PETERSEN: Gorobachev got exactly what he wanted -- a Summit of style over substance -- and he can (now) paint himself looking like the young aggressive winner. But I submit to you that paint is one layer deep. What he (Gorbachev) didn't get was any kind of a stop in the arms race, and without that he's got to keep spending the money on weapons and not spend the money to fulfill the promise of a better life in this country.
RATHER: Wyatt Andrews -- what did we get and did not get in terms of arms agreements?
ANDREWS: Dan, in arms, from a professional arms-negotiator point of view, (the Russians) made some impressive strides in details on verifying mobile missiles, and details on verifying air-launched cruise missiles. The big gap is what it's always been, though: Star Wars. Any sort of compromise on whether Star Wars should be tested ... It went nowhere....
RATHER: Bill Plante -- Does the President really believe, as he said, that it's the Soviet "bureaucracy" that keeps down people of Jewish heritage and other dissidents and refuseniks?
PLANTE: Dan, a lot of people were stunned when the President refused three times to blame Gorbachev or the Soviet system for not letting people out of here, and blamed the bureaucracy instead. The only possible explanations are that he didn't want to offend his host, or that the word "bureaucracy" triggers in him an automatic response that goes back twenty years....
RATHER: Wyatt -- ... what was accomplished for human rights here?
ANDREWS: Well, Dan, the human-rights situation in the Soviet Union is improving, and it may be that President Reagan avoided slamming Gorbachev today on human rights because of what is going on. A few of the refuseniks on the list that President Reagan presented to Gorbachev are getting out. We know of acquaintances and friends who've gotten phone calls today saying, "Come by the visa office when the Summit's over and you'll have your ticket out." Others, though, did not get that phone call today. And it just doesn't seem to sink in on Gorbachev that this is the essential cruelty of it all....
RATHER: I raise the question, what is the reality versus the perception of glasnost?
PETERSEN: The Summit is a terrific example of that (the problem of trying to decipher what actually is happening), and our being here is a great example of that. We've had incredible access to the Soviet Union. Policemen have stopped traffic for us to take pictures, instead of stopping us from taking pictures. And glasnost is still what it always was: It's not the Bill off Rights. It's not freedom of press or freedom of religion. Glasnost is the freedom to say what the Party says you're supposed to say; and it hasn't changed.

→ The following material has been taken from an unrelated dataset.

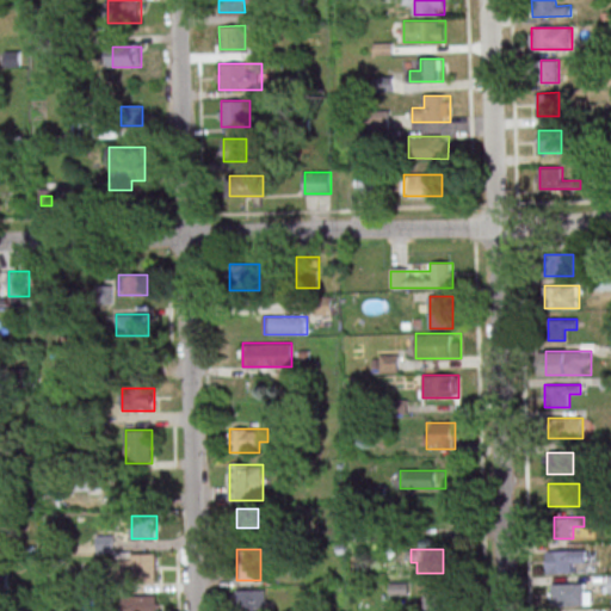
[(549,550),(549,572),(574,572),(574,562),(586,562),(586,550),(549,550)]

RATHER: Bill, what about this talk that Gorbachev in effect tried to roll President Reagan -- tried to pick his pocket?
PLANTE: Absolutely. The White House people now think that Gorbachev tried to pull a fast one from Day One -- gave the President a plain white piece of paper with some language on it that had words like "peaceful coexistence," and says, "How's it look?" And the President says, "Well, it looks pretty good!" But then they took it back, studied it, and they said, No. Today, the last day, (they) pressed (Reagan) again, said, "Why won't you sign this?" And they went at it -- as it was described to me -- just hammer and tongs for most of the session and the President finally said, "No, I'm sorry, we're not going to do it." And, as somebody put it to me, you just have to tell them "No" a dozen times.
Is there, really, any more to say? What do you say, Dan?